The Break Free from Plastics Act also proposes bans on many single-use plastics, from grocery bags to straws to plastic utensils, and allows the EPA administrator to unilaterally ban other plastic products.

Both bills would basically obliterate the single-use plastics industry. Yet consumers choose these products because they offer tremendous value in terms of price, performance, sanitary attributes, and more. As one of the largest industries in the United States, the plastics industry employs nearly a million people directly and about half a million indirectly, producing $451 billion in shipments annually,  according to the Plastics Industry Association.

If these foolish lawmakers succeed, consumers will eventually be stuck with inferior replacements, and thousands of people may lose their jobs.

Ironically, the environment will suffer as well. Numerous lifecycle studies conducted over decades show that single-use plastic products require less energy to produce, are less likely to transmit viruses and other diseasestake up less space in a landfill, require less water to make, create less air and water pollution, and cost substantially less than paper, cloth, and other alternatives.

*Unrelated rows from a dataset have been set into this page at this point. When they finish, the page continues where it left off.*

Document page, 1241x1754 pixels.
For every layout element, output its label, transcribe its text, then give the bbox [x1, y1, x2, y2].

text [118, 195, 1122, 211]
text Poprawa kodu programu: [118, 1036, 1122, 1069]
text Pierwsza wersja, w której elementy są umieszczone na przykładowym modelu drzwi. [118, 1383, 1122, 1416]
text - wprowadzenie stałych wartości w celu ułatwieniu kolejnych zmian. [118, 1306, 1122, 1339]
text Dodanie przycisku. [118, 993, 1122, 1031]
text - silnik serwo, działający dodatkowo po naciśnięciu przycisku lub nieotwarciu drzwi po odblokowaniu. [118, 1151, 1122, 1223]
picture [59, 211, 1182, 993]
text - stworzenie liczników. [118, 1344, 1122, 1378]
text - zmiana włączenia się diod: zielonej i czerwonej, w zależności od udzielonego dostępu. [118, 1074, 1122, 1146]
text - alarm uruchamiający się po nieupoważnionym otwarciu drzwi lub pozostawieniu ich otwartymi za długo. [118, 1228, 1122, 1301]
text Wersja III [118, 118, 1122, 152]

If managed properly, they don’t end up in the ocean and can be disposed of safely. In fact, the United States does very well in keeping plastics out of the ocean, contributing less than 1 percent of the amount in the oceans today. Most of the waste comes from communist China as well as developing nations in Asia and Africa.

These proposals will also undermine recycling, particularly “advanced recycling.” Advanced recycling involves processes that break plastics down into their original components that can again be used to make equally strong and sanitary “virgin” plastic products, fuel, and other consumer products.

The moratoriums will slow or stop this emerging recycling technology and the legislation’s definition of “recycling” would force industry and local government to pursue “mechanical recycling”—requiring that used plastics be cleaned, melted down, and incorporated as “recycled content” into the same product type. Hence, advanced recycling would not conform, nor would recycling that uses post-consumer plastics to make completely different products, such as using plastic bottles to make park benches, milk crates, or whatever.